→ Document extract:

* begin *

Proposition: The Brit Show Great Model Railway Challenge would be a US TV hit

First you have to know that the Great Model Railway Challenge is a British TV series this year. Kathy Millatt was one of the judges. It is a reality TV show where groups compete to build a model railroad in 3 day based on a theme: TV shows, movies, travel, fire and ice. There is supposed to be animation, and they throw in a curve ball of giving the contestants odd ball things like plungers, sponges and lipstick to freelance with.

Some of the competitors are model railroad clubs, some only know each other from online, some are special effects people but not necessarily model railroaders.

It follows a forumla liked Chopped, a cooking contest, where the judges ask the contestants what they are doing as they work. Then the judges kibitz among themselves about the success of failings of what they are seeing.

Some of what they create is very clever and some is just shoddy workmanship. If you search youtube for Great Model Railway Challenge you should find a link to the videos.

The Proposition in the title of this thread is not mine, but Ken Patterson’s comments when he interviewed Kathy. If such a show was on US TV, I am sure it would be good for the hobby. I don’t think it would last more than a couple of shows. Some of the contestants are a little bit weird and not in the usual MR sense.

Take a look at the videos and tell us what you think.

Yet another “reality” TV show…[:|]…Ho, boy!..

Oddly enough, this is one reality TV show I might finally tune in to.

* end *

→ Raw data:
* begin *

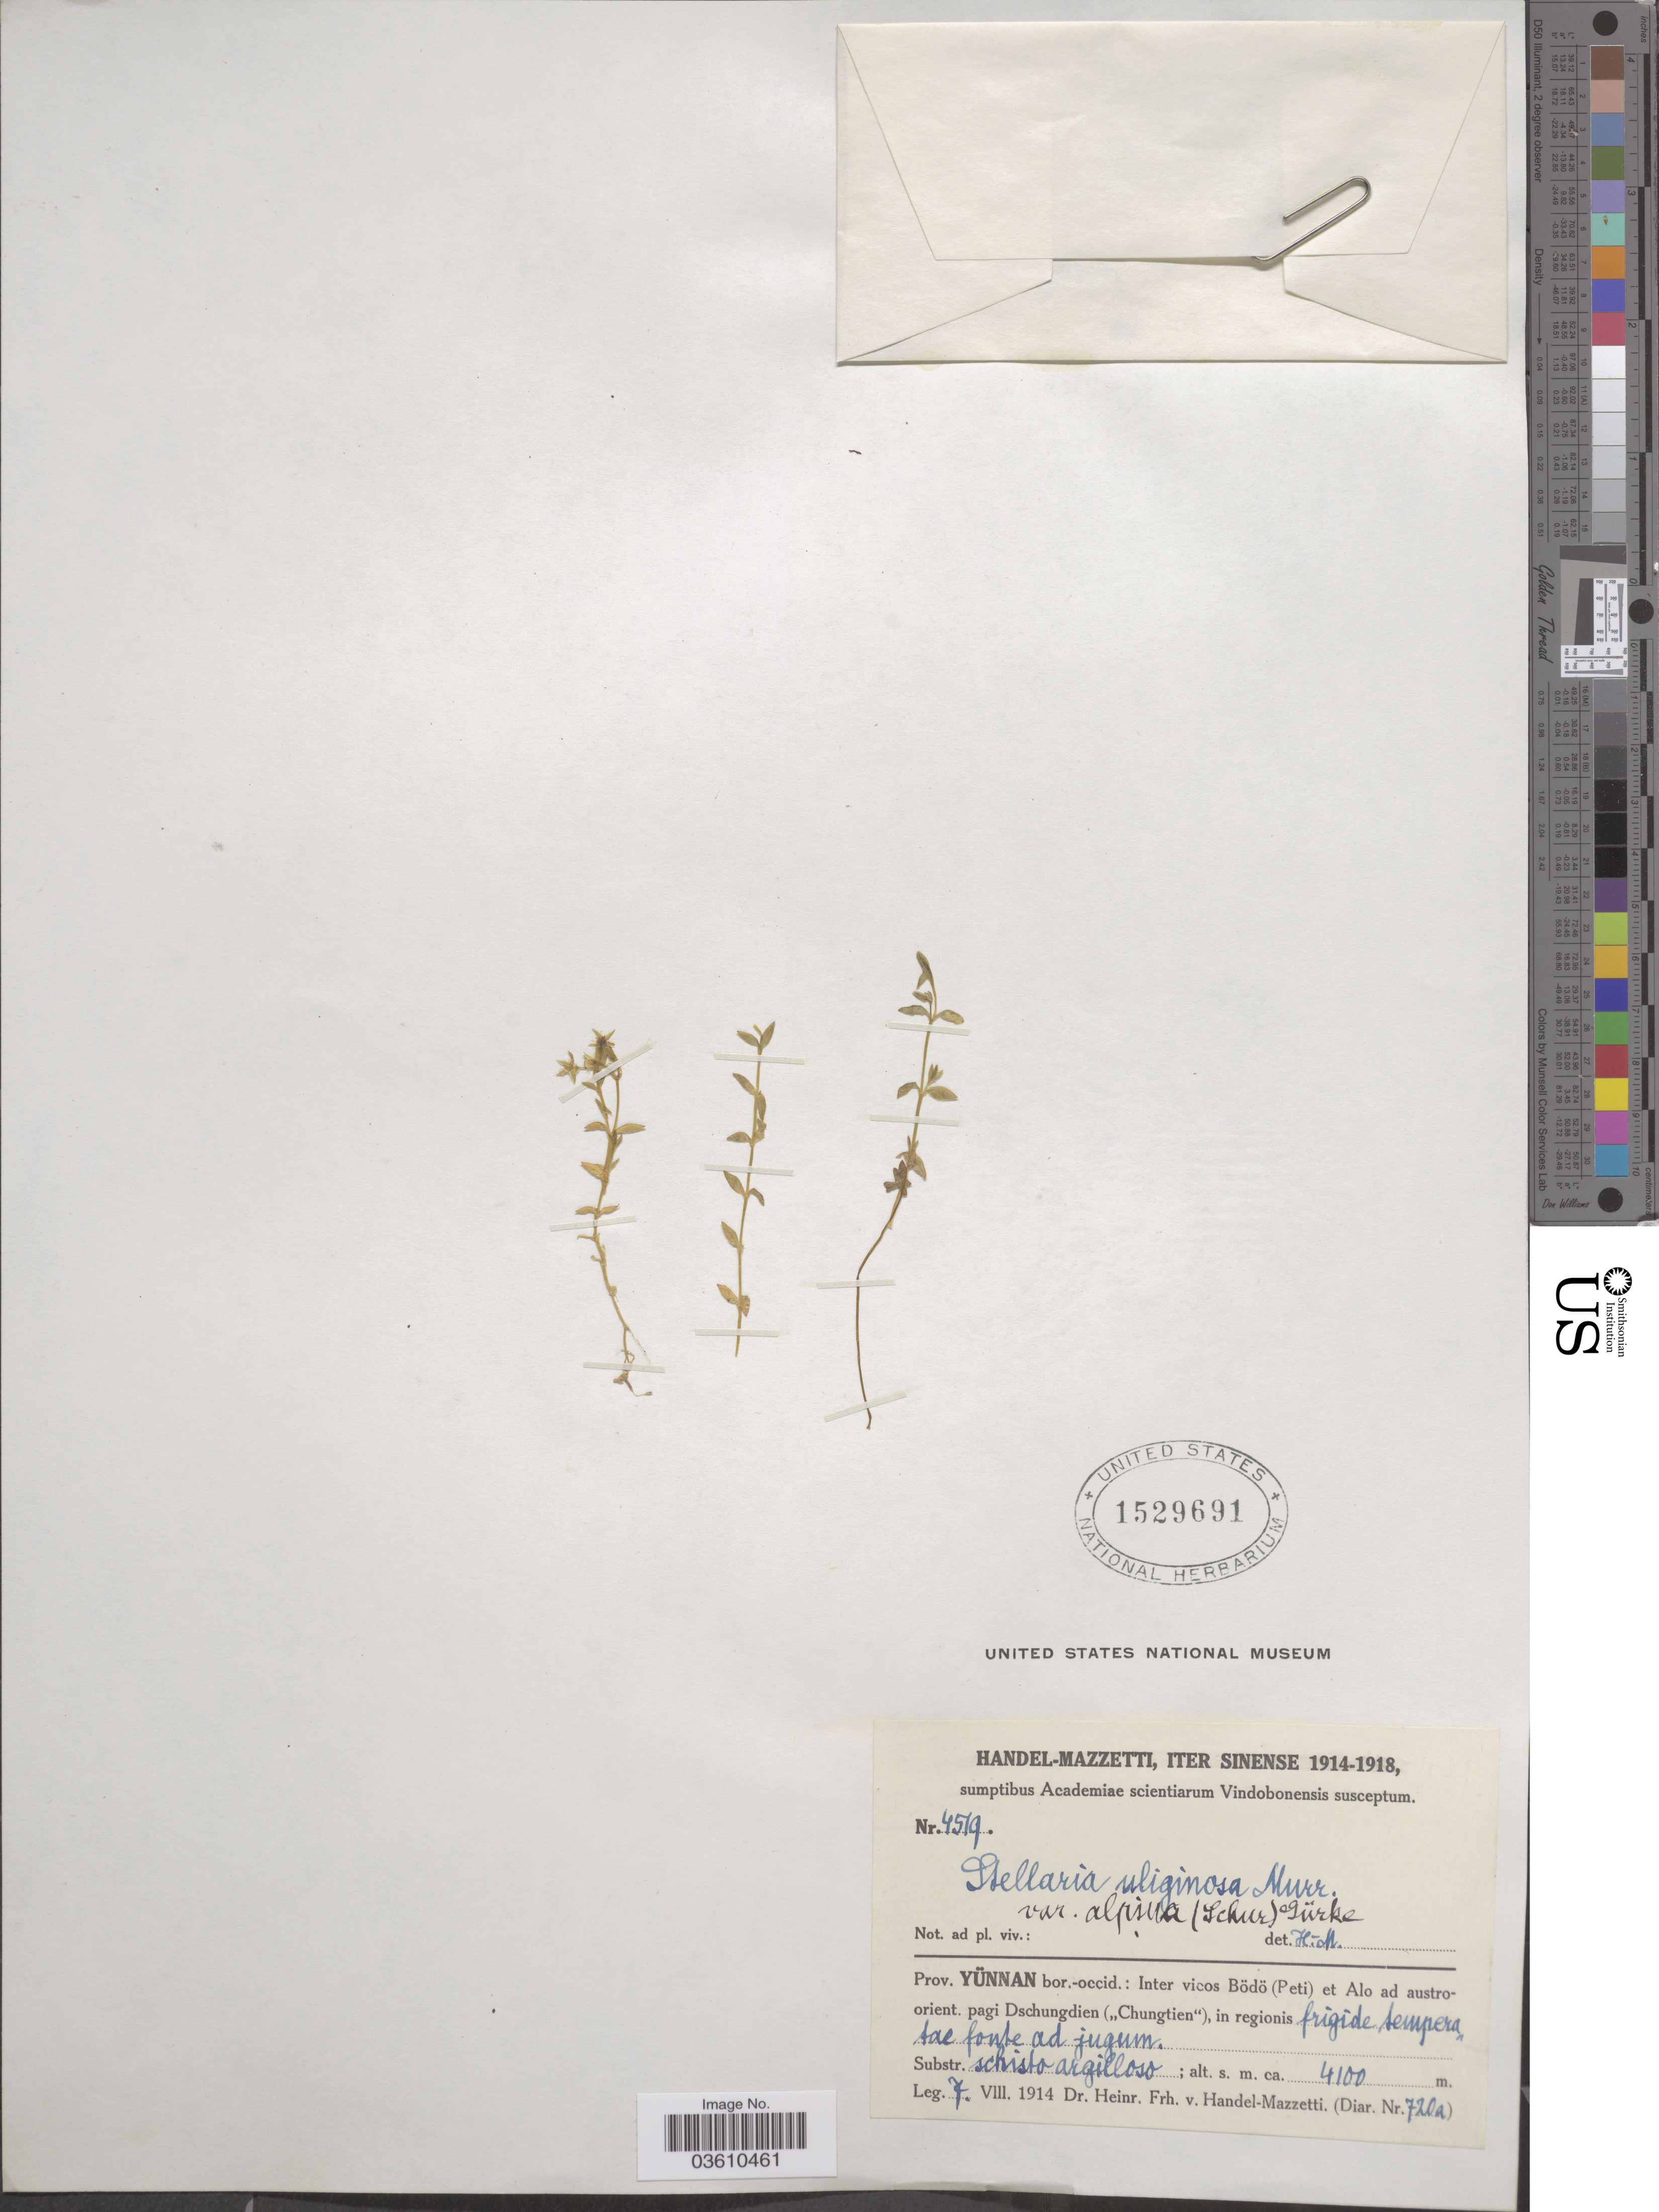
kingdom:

* end *

→ Set of tasks:
• 1. Do these statements agree with the forum post about the Great Model Railway Challenge? Answer yes or no for each, and quote the words of the post that settle it.
(a) The groups on the show build a model railroad in three days.
(b) Every competitor on the show is a model railroad club.
(c) The idea in the post's title came from the writer.
• 2. According to the forum post about the Great Model Railway Challenge, who was one of the show's judges?
• 3. Pick up the forum post about the Great Model Railway Challenge at the end of its last sentence and write a few more sentences that carry it on.

→ Set of answers:
• 1.
(a) Yes: "groups compete to build a model railroad in 3 day based on a theme"
(b) No: "Some of the competitors are model railroad clubs, some only know each other from online, some are special effects people but not necessarily model railroaders."
(c) No: "The Proposition in the title of this thread is not mine, but Ken Patterson’s comments when he interviewed Kathy."

• 2. Kathy Millatt.

• 3.
Henry,

Railway modelling (the British term for model railroading) is regarded as an odd and quirky hobby in Great Britain, just as it is in the US or Germany. But unlike in the US or Germany, people in Great Britain love the odd and quirky and don´t look down on us “grown men playing with toy trains”.

I doubt that a TV show like this one would generate sufficient interest with possible sponsors outside of the industry.

In Germany, a regional TV station (broadcasted nationwide) ran a series of shows called “On Little Tracks”, in which a host preesented exceptional layouts and news of the trade. While quite popular among former East German people, interest declined steadily after the re-unification in 1990 and the program will be killed in 2019.

Henry,

Thanks for the detailed report about this British reality show. Having it replicate in the US won’t go far. It seems that many Europeans enjoy model trains because the real thing is often an integral part of their transportation system. Anyone who has visited most large European citiies can attest.

Popular reality TV shows (e.g., The Voice, Survivor, America’s Got Talent, Dancing with the Stars, etc.) generates more American interest because of star value. What A-list celeb would even host a train show? Are they willing to put their name and reputation behind such an endeavor?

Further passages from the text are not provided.